彼は OUP での表記規則をまとめて1893年から、OUP の従業員たちに配っていた。これは私家版といえるもので、特に一般向けに公開することを想定したものではなかった。しかし、1904年に彼がロンドンの書店でその小冊子が売りに出されていることを知り、一般向けに出版することとした(Hart's Rules)。これは10年ほどの間に、イギリスを始め、他の英語圏の国にもまたたく間に広がっていった。
2002年に、Hart's Rules を置き換える The Oxford Guide to Style(OGS)が出版されるまで、実に第39版まで重ねた。OGS は、そのままの形で Oxford Style Manual の前半部分に収録された。さらに 2005年には OGS から借用してくる形で、New Hart's Rules が出版される。OGS と Oxford Style Manual は大きい版型の書籍であったが、New Hart's Rules では小さい版型に戻ったので、その名前とともに Hart's Rules は Hart の時代に回帰したと言える。

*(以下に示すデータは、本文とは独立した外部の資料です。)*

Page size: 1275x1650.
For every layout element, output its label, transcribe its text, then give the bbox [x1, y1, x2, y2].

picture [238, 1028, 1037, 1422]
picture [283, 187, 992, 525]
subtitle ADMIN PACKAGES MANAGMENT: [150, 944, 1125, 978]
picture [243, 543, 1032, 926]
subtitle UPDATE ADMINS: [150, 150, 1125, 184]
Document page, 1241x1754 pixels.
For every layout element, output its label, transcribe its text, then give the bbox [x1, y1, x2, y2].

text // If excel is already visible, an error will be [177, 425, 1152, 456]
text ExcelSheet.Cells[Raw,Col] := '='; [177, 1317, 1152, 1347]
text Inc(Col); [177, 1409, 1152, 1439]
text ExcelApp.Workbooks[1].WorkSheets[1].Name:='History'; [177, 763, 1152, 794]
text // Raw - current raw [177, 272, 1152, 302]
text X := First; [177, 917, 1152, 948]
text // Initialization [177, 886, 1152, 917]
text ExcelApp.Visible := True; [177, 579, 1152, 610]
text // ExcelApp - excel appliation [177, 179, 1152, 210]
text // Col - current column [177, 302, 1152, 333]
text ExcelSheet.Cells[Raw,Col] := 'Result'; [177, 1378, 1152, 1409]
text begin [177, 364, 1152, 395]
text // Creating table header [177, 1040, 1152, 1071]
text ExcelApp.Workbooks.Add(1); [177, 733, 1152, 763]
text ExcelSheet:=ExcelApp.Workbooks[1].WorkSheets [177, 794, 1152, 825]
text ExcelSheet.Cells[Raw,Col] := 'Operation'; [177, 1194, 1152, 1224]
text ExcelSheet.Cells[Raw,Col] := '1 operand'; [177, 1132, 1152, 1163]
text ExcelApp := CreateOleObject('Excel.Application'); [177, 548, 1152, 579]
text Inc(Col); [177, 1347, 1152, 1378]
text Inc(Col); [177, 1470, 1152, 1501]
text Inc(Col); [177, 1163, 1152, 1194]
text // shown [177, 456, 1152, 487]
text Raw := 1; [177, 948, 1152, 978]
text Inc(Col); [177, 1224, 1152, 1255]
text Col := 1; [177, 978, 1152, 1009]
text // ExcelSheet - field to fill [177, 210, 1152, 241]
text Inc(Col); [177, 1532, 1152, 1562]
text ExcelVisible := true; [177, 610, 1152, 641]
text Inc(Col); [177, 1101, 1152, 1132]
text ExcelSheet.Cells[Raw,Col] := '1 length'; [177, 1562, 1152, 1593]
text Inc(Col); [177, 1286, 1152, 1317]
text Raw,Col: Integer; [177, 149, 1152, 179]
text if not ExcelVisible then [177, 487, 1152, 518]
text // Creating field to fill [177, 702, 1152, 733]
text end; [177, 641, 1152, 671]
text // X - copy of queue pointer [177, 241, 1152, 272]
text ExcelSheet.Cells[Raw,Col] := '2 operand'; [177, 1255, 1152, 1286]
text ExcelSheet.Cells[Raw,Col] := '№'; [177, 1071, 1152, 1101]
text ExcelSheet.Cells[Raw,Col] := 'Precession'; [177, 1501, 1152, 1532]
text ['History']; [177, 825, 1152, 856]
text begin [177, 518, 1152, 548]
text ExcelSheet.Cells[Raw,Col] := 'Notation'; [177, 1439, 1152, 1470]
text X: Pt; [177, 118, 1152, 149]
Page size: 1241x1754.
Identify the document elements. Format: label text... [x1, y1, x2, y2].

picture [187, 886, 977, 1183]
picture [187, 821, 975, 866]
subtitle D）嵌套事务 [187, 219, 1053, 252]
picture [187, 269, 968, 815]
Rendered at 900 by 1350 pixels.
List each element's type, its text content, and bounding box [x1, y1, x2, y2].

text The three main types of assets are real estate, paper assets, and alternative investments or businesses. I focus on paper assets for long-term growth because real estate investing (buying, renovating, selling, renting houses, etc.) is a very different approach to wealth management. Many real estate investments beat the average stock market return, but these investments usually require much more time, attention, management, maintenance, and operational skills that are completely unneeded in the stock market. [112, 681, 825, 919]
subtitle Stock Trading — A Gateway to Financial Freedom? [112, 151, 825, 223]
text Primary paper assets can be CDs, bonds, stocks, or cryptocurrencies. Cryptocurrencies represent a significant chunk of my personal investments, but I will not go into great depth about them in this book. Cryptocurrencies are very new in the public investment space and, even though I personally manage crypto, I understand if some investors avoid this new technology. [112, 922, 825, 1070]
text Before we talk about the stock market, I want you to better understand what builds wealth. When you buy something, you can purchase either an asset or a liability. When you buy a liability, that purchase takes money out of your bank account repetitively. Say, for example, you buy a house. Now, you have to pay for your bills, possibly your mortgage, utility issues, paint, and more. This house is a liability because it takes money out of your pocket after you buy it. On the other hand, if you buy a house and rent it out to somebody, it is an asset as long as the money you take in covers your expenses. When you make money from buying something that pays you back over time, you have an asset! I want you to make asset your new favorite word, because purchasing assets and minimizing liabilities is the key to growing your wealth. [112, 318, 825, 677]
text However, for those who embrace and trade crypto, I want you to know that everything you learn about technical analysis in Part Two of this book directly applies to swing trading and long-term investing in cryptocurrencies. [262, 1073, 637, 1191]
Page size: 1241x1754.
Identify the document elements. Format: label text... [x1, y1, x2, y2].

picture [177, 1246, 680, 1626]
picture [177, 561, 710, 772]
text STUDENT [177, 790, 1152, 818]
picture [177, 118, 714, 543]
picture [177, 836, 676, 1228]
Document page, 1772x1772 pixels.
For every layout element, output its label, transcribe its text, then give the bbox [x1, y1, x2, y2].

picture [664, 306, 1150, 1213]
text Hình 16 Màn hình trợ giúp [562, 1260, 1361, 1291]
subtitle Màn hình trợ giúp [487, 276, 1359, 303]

F. Howard Collins(1857--1910)は1905年に、主に Oxford English Dictionary(OED)の推奨する規則をもとに、Authors' and Printers' Dictionary を出版した。OED をもとにしながらも、彼はそれまで規則の存在しなかった、新しい規則をつくり出した。それは大文字化、イタリック化、句読法などにわたるが、彼は特に serial comma(`Oxford comma')の発案者だと考えられていることで有名である。
1910年に Collins が亡くなってから、Authors' and Printers' Dictionary の第4版以降は Hart が編集を行っている。1981年にはそれを置き換える形で ODWE が出版され、その改訂版が Oxford Style Manual の後半部分に収録された。2005年には New Hart's Rules と一緒に、「新しい」ODWE が小さい版型で出版されている。